The next thing that it is important to keep clean in Senegal is your self. Actually, this is probably the most important thing, but since the bulk of this task is done in private, it’s less obvious that everyone is doing it. At our orientation, the staff told us that we MUST take AT LEAST one shower every day, or our families would be totally grossed out and horrified. Problems had arisen in the past with students who were spacing their showers out over several days because they couldn’t stand washing with cold water, and their families complained about their bad hygiene.

Showering was something that was sort of a question mark before I got here. We were told that we would have access to a shower everyday, but I was concerned that using that much water would be an expensive burden for my family, or that it wouldn’t even really be available at all. This is Africa after all, it’s mostly poor and desert-y. At least in Dakar, though, water is not a big problem, as far as I can tell. Everyone’s very careful not to waste much water, but the tap always works, and if something needs to be washed or rinsed or boiled, go for it. I have seen news reports on TV of villages and cities a little deeper into the bush that have water shortages (Touba in particular is notorious for water shortages), but in Dakar, everything seems to be in decent shape.

What you certainly don’t get is hot water out of a tap. The last time I had hot tap water was in the hotel the very first night I got here. At home, if you want hot water, you have to heat it on the propane tank. The first few weeks that I was here, someone in my family would heat water for me and then pour it into a bucket for me to wash with. I would stand in the bathtub in the bathroom and wash by pouring water from the bucket over myself with a cup. This was okay, and having hot, or at least warm, water was certainly nice, but it was really hard for me to wash my hair well like that, so I’ve since switched to showering with the cold shower head. It’s certainly bracing in the chilly mornings, but you get used to it.

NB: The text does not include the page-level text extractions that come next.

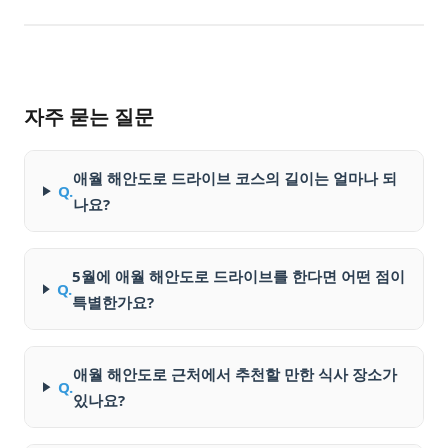
자주 묻는 질문
애월 해안도로 드라이브 코스의 길이는 얼마나 되
Q.
나요?
5월에 애월 해안도로 드라이브를 한다면 어떤 점이
Q.
특별한가요?
애월 해안도로 근처에서 추천할 만한 식사 장소가
Q.
있나요?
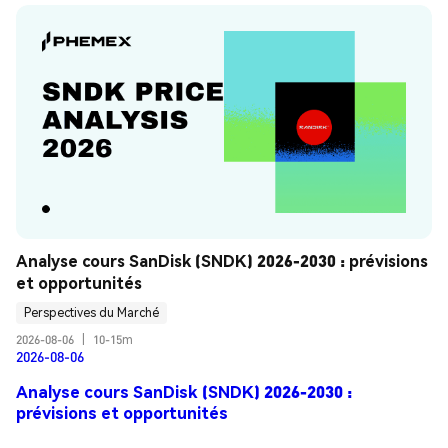
Analyse cours SanDisk (SNDK) 2026-2030 : prévisions 
et opportunités
Perspectives du Marché
2026-08-06
|
10-15m
2026-08-06
Analyse cours SanDisk (SNDK) 2026-2030 :
prévisions et opportunités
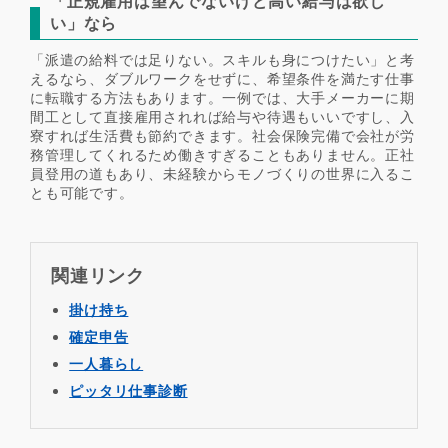
「正規雇用は望んでないけど高い給与は欲し
い」なら
「派遣の給料では足りない。スキルも身につけたい」と考
えるなら、ダブルワークをせずに、希望条件を満たす仕事
に転職する方法もあります。一例では、大手メーカーに期
間工として直接雇用されれば給与や待遇もいいですし、入
寮すれば生活費も節約できます。社会保険完備で会社が労
務管理してくれるため働きすぎることもありません。正社
員登用の道もあり、未経験からモノづくりの世界に入るこ
とも可能です。
関連リンク
掛け持ち
確定申告
一人暮らし
ピッタリ仕事診断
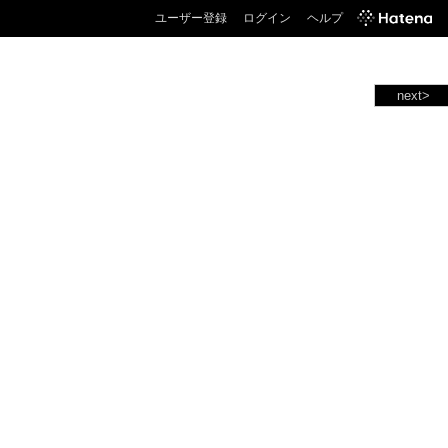
ユーザー登録
ログイン
ヘルプ
next>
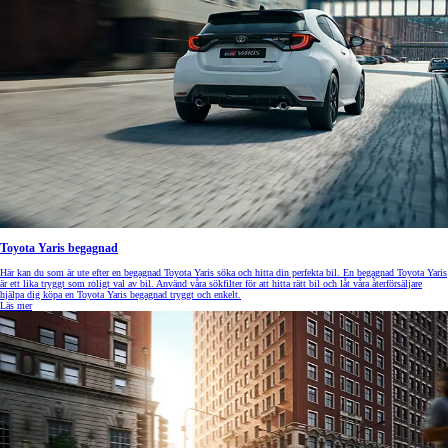
Toyota Yaris begagnad
Här kan du som är ute efter en begagnad Toyota Yaris söka och hitta din perfekta bil. En begagnad Toyota Yaris
är ett lika tryggt som roligt val av bil. Använd våra sökfilter för att hitta rätt bil och låt våra återförsäljare
hjälpa dig köpa en Toyota Yaris begagnad tryggt och enkelt.
Läs mer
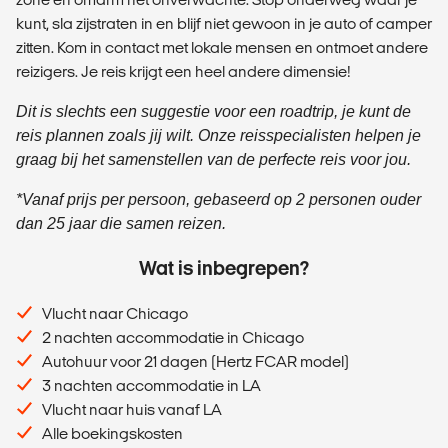
kunt, sla zijstraten in en blijf niet gewoon in je auto of camper
zitten. Kom in contact met lokale mensen en ontmoet andere
reizigers. Je reis krijgt een heel andere dimensie!
Dit is slechts een suggestie voor een roadtrip, je kunt de
reis plannen zoals jij wilt. Onze reisspecialisten helpen je
graag bij het samenstellen van de perfecte reis voor jou.
*Vanaf prijs per persoon, gebaseerd op 2 personen ouder
dan 25 jaar die samen reizen.
Wat is inbegrepen?
Vlucht naar Chicago
2 nachten accommodatie in Chicago
Autohuur voor 21 dagen (Hertz FCAR model)
3 nachten accommodatie in LA
Vlucht naar huis vanaf LA
Alle boekingskosten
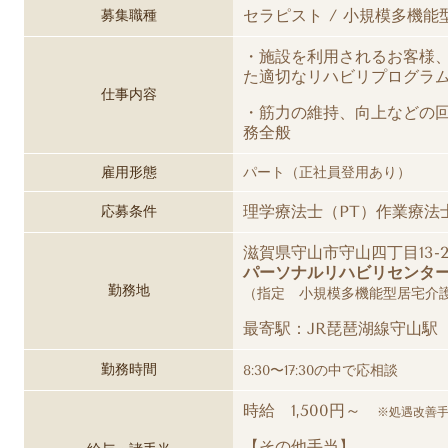
セラピスト / 小規模多機能
募集職種
・施設を利用されるお客様
た適切なリハビリプログラ
仕事内容
・筋力の維持、向上などの
務全般
雇用形態
パート（正社員登用あり）
理学療法士（PT）作業療法
応募条件
滋賀県守山市守山四丁目13-2
パーソナルリハビリセンタ
勤務地
（指定 小規模多機能型居宅介
最寄駅：JR琵琶湖線守山駅
勤務時間
8:30〜17:30の中で応相談
時給 1,500円～
※処遇改善
【その他手当】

You definitely understand why people here wash sometimes even two or three times a day. The dust that gets on the floors and the cars gets on you too, in addition to all the pollution in the air and whatever sweat you produce when it gets warm in the afternoons. When it gets to be really hot here all the time, it’s going to be pretty gross. At least then a cold shower will feel really good.

In addition to daily full-body washing, you’ll often see people washing their hands, head, and feet in the middle of the street in the middle of the day. Just about every market stall or cart or shop will have what looks like a plastic teakettle stashed in a corner somewhere, which people use for more targeted washing throughout the day. I think being clean, and having clean feet in particular, is very important before you pray. You’ll see people washing with the teakettles in big groups all at the same time, and there are often tiled benches with spigots outside of mosques where people wash their feet before they go in to pray.

In the US, we have a different soap for every task, but in Senegal, soap is marketed by how many different things it can be used for. Dishes, laundry, and body, all in one? Great!